*Extract*.
--- START ---
Water Buffalo works as a novel, and some of the humor is irresistible. The shattering ending sobers the reader, in part because it is unexpected. But I suspect the book will please aging hippies more than Marines. On the heels of last year’s Matterhorn by Karl Marlantes and in light of the classic Jarhead by Anthony Swofford (2003), both outstanding in their documentation of Marine culture, Babbs’s book feels inauthentic. The effect is sharpened by occasional misspellings of Vietnamese words, personal names, and place names. Babbs seems unaware of the significance of Vietnamese names, all meaningful and all poetic. Witness Xuan Mai, “tomorrow is spring,” and Bach Tuyet, “white snow.” Babbs gives one Vietnamese character the name Trung Nhut, unlikely because it means either “most central” or “Sino-Japanese,” depending on the tone.

In sum, I can recommend Who Shot the Water Buffalo as a Vietnam war novel, but only after the work of Tim O’Brien, Robert Olen Butler and especially Karl Marlantes.

Tom Glenn, a speaker of Vietnamese, spent many years in Vietnam during the war. Col. Al Gray, later Commandant of the Marine Corps, managed Tom’s evacuation under enemy fire when Saigon fell in 1975.
--- END ---
*Stored data*.
--- START ---
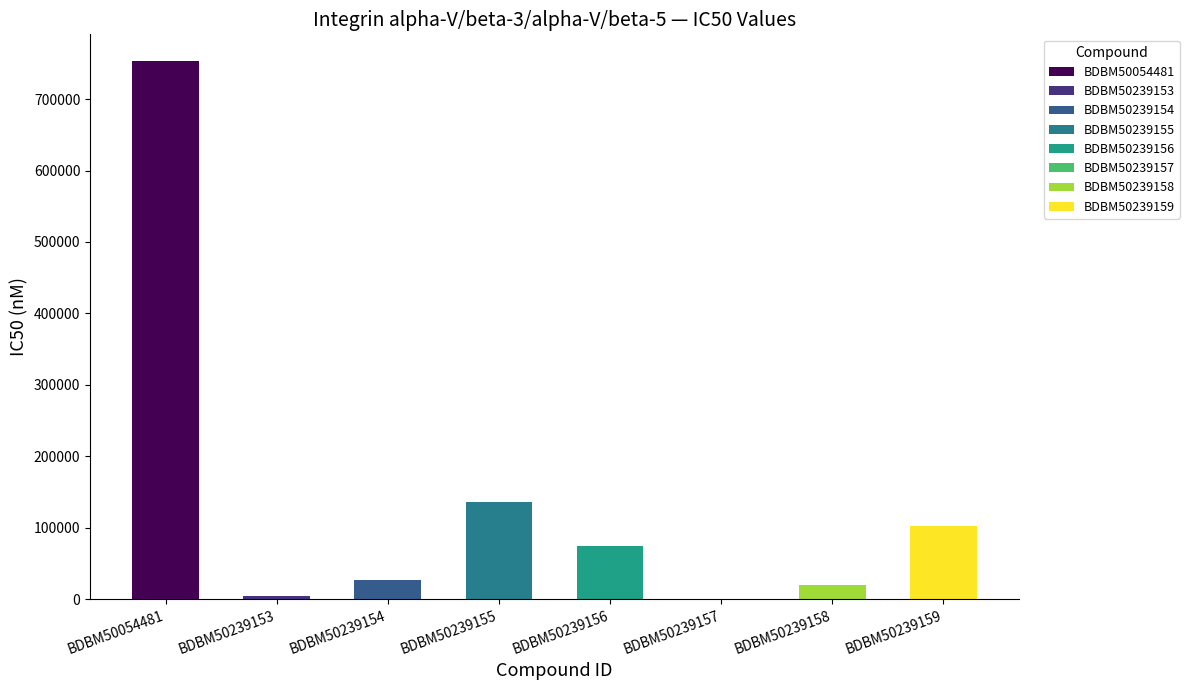

True or false: the data shows 19000 at BDBM50239158.

True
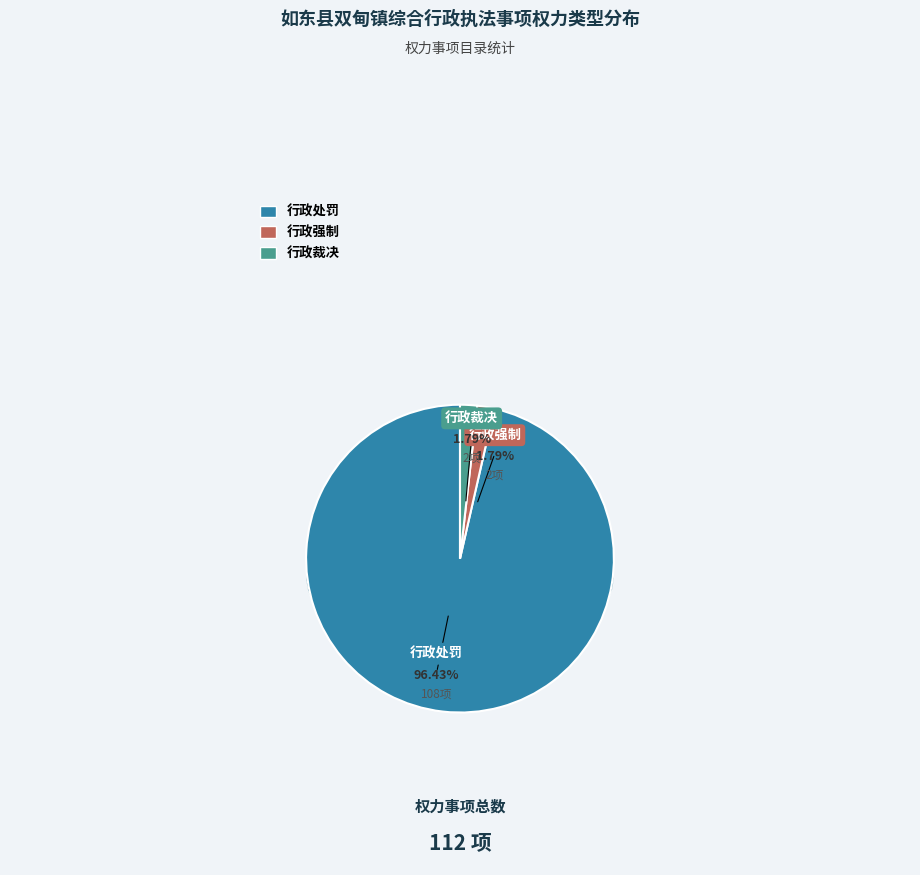

What percentage is the 行政强制 slice, to the nearest percent?

2%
--- END ---
*Work request*. Please rewrite the review starting at "Water Buffalo works" and ending at "on the tone.", swapping "aging hippies" for "retired teachers". The lines above have no connection to the review.

*Your response*.
Water Buffalo works as a novel, and some of the humor is irresistible. The shattering ending sobers the reader, in part because it is unexpected. But I suspect the book will please retired teachers more than Marines. On the heels of last year’s Matterhorn by Karl Marlantes and in light of the classic Jarhead by Anthony Swofford (2003), both outstanding in their documentation of Marine culture, Babbs’s book feels inauthentic. The effect is sharpened by occasional misspellings of Vietnamese words, personal names, and place names. Babbs seems unaware of the significance of Vietnamese names, all meaningful and all poetic. Witness Xuan Mai, “tomorrow is spring,” and Bach Tuyet, “white snow.” Babbs gives one Vietnamese character the name Trung Nhut, unlikely because it means either “most central” or “Sino-Japanese,” depending on the tone.